Al julo descrito arriba síguele una larga reata de rodrigones cuya fidelidad sólo lo es de subsistencia, entre los que destaca ese Estado Mayor de la Lengua, ese Directorio de los que hacen de las palabras filología -corporativismo pro domo sua, o sea- integrados en esa Academia Valenciana de la Llengua que de tanto en vez nos suelta un chaparrón dogmático invocando a ¡la ciencia!, a cuyo santo patrocinio encomiendan sus carencias.
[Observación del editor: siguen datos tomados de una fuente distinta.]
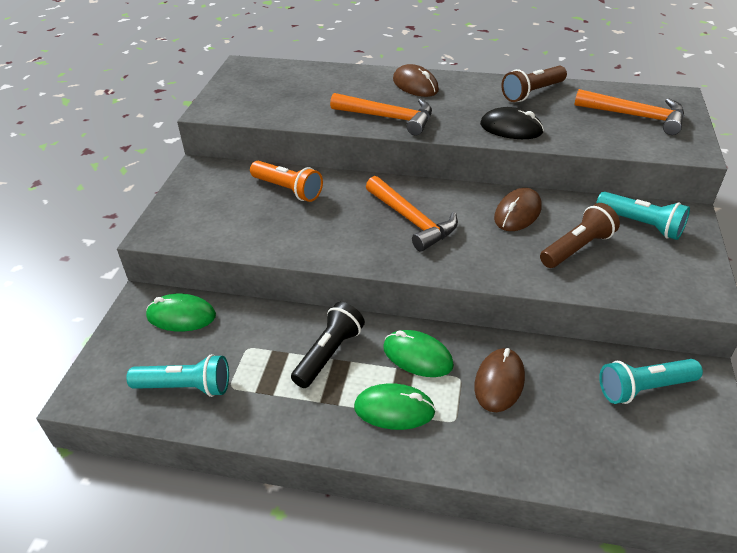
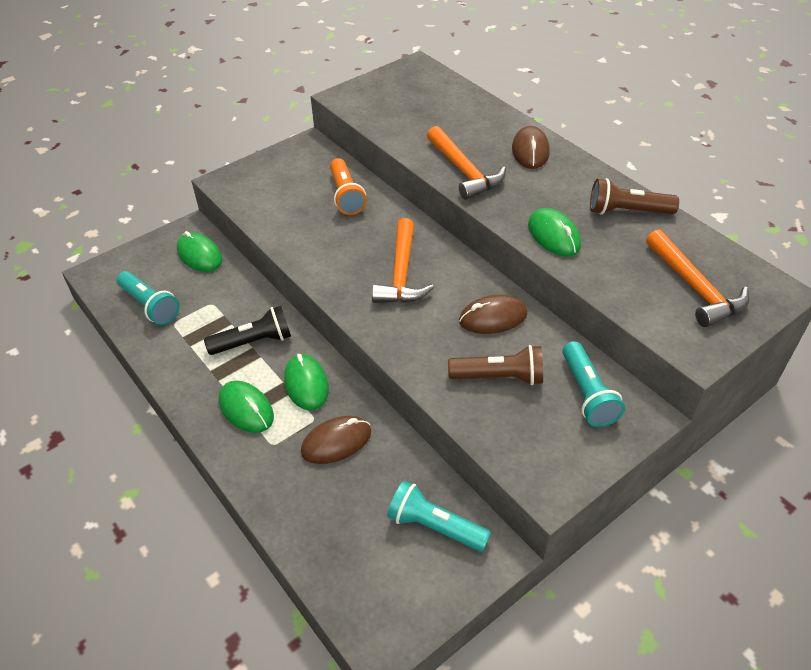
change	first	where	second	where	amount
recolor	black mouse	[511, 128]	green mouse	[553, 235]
Si en el Consell Valencià de Cultura entran en trance circunspecto y exorcizan a los pirómanos para que sus acciones «sean declaradas crímenes contra la Humanidad», ahí es nada, estos otros mercenarios tan bien pertrechados por la logística financiera oficial que hace nada se preguntaban qué nombre ponerle al valenciano, andan ahora ocupadísimos averiguando si debemos decir València o Valencia, con o sin acento retranqueado, servil, foráneo y subversivo; para ello, «expertos lingüistas» están haciendo un «trabajo de campo» aguzando los oídos -se supone que previa limpieza con zotal de las cazcarrias de laberinto, martillo, lenticular y estribo-. Los valencianos -excepción hecha de los que perpetran una lengua de servicio -la lengua de sus amos, como diría Tácito- fraudulenta y mercantil, nunca hemos tenido las dudas cartesianas de esos apóstatas subalternos que tanto sirven para un roto en Barcelona como para un descosido en Valencia, ambigüos ellos, de doble obediencia, valga la pitanza, ríase la gente. Les remito al «Diccionari de la Rima» de Ferrer Pastor, donde dice: «la e de la terminació -ència és oberta, excepció del mot Valencia, que té la e tancada en valencià com en els mots en -ença, per ser mot d´evolució popular...».
Si necesitan justificar su tiempo y sus dineros, podrían ocuparse de investigar de qué color es el caballo blanco de Santiago. Y no se ocupen de saber si Dios existe o no existe que eso lo resolvieron ya en los años treinta en el Ateneo de Madrid, con una votación democrática: ¡salió que no! Claro que por aquel tiempo decía Einstein que cada vez que la ciencia abre una puerta se encuentra con Dios...
¡Y basta ya de tanta impostura y de tanto papanatismo, por favor!